In general, according to Rogov, “today the threat of nuclear war is even greater than during the Caribbean crisis.” “Firstly, at that time there was still a dialogue on both the first and the second track,” that is, through official and unofficial channels, the specialist explains. And secondly, the leaders on both sides – Kennedy and his Secretary of Defense Robert McNamara, Khrushchev and Rodion Malinovsky – themselves went through World War II and still remembered well both the horrors and suffering that it caused, and “the time when we were allies against a common enemy.”
“The current generation remembers nothing of this — neither the alliance, nor the colossal sacrifices,” Rogov points out. “This is absent not only in the public consciousness, but also at the political level. And then it was still very strongly felt.”
Shield from war
Accordingly, the halo surrounding the name of JFK seems to our academician to be transient. “Kennedy is the leader and symbol of his generation. And while this generation is not completely gone, he remains an iconic figure,” the expert argues. But with the final departure of the “baby boomer generation,” that is, the post-war peak of the birth rate, “the scale of Kennedy’s personality will begin to decrease, and he will become a number of other interesting, but not outstanding characters,” he predicts.

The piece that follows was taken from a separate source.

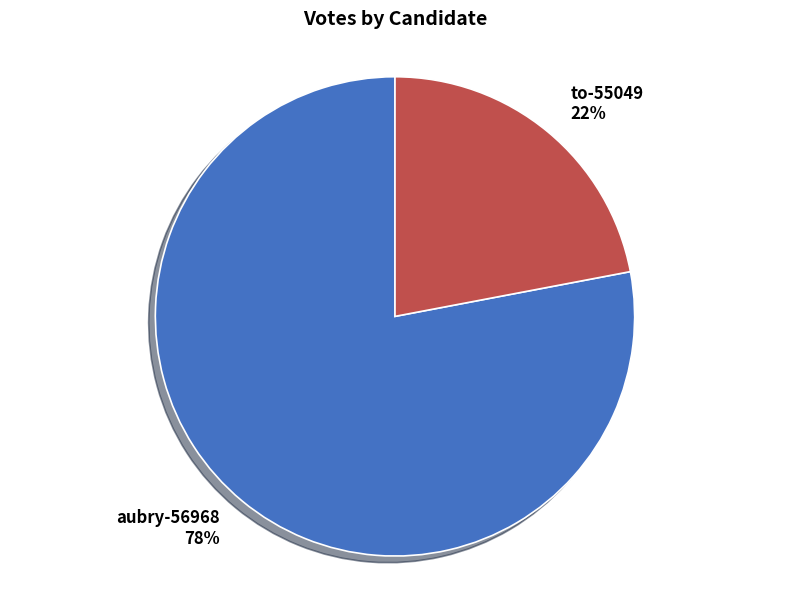

Combined, do aubry-56968 and to-55049 account for over 50%?

Yes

Science, as they say, knows better, but I, for my part, am not sure that this will be the case. Kennedy is a legendary man, and myths, in my opinion, are much more durable than facts: simply because they are more familiar, more pleasant and more convenient to rely on. Of course, this legend will also be forgotten, but only when the hypertrophied general interest in America itself, whose strength and weakness merged together in the fate of the 35th US President, dries up.
In the meantime, I’m just repeating for the umpteenth time following William Faulkner: “The past never dies. It’s not even the past.” And I repeat the idea, known almost from ancient times – that new wars begin when the former ones are forgotten, and therefore memory is the best barrier to war.
In Runet, this quote is attributed to Aristotle, but perhaps without justification: neither in Greek nor in English was it found. But the idea is certainly true. A barrier from war is needed now more than ever.